[[ Extract to read, beginning ]]

Here’s a checklist for those facing their first-ever Canadian winter
The first flakes floated around in the Friday skies on the downtown campus, hailing the true end of summer and the proper start of Canada’s second season: winter.
Welcome to the cold season. Population: you. From here on out the weather gets progressively colder and nastier till even Fahrenheit and Celsius get together and agree, “it’s bloody cold out.”
Here is the bad news: winter is coming, and it’s one frigid, icy, relentless season that will haunt you every time you dare to brave the outdoors. Here is the good news: it’s actually survivable.
Take it from the Vancouverite whose previous winter experience consisted of owning a solid pair of rainboots; I’m walking proof that you can make it through the next six (or seven) months and live to see the green shoots of spring.
For those of you in my (last year’s) shoes, here is a checklist of survival necessities. Send me a postcard from spring; I’m heading for some poutine in the meantime to prepare.
First and most importantly: a winter jacket. A parka is best, with down or synthetic filling that reaches at least to your knees (because frostbite on your thighs is a real thing). You want sleeves with elastics at the end of the arm, and a hood that entirely obscures your head. That fur lining (real or synthetic is fine) around the hood, when the jacket is fully zipped up, should entirely obscure your face because it keeps heat in near your skin and snow and ice off your eyelashes/beard. I wish I was kidding.
Second most important is a solid pair of thermal lined, entirely waterproof boots. They should have thick rubber treads, and if you are not comfortable wading through ankle-deep piles of salty, grimy slush right out the door in them, they are not good enough. Uggs are most fashionable (and will keep you snug if you coat them with a waterproofing spray), but Sorrels work just as well, and will save you a couple hundred extra bucks.

[[ Extract to read, end ]]

> [Instructions to follow] Reproduce verbatim the passage of the winter checklist starting at "Here’s a checklist" and ending at "second season: winter.".

[[ The data, beginning ]]

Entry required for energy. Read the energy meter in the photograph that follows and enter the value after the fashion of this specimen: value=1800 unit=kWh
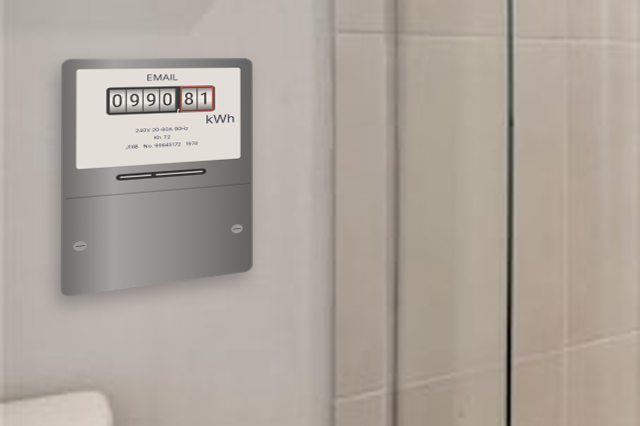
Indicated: value=990.81 unit=kWh
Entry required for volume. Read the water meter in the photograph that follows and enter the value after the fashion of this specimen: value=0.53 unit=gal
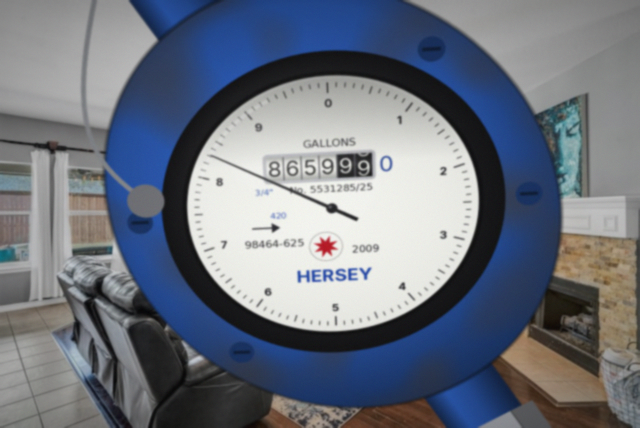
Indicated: value=8659988.3 unit=gal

[[ The data, end ]]

> [Exercise response]
Here’s a checklist for those facing their first-ever Canadian winter
The first flakes floated around in the Friday skies on the downtown campus, hailing the true end of summer and the proper start of Canada’s second season: winter.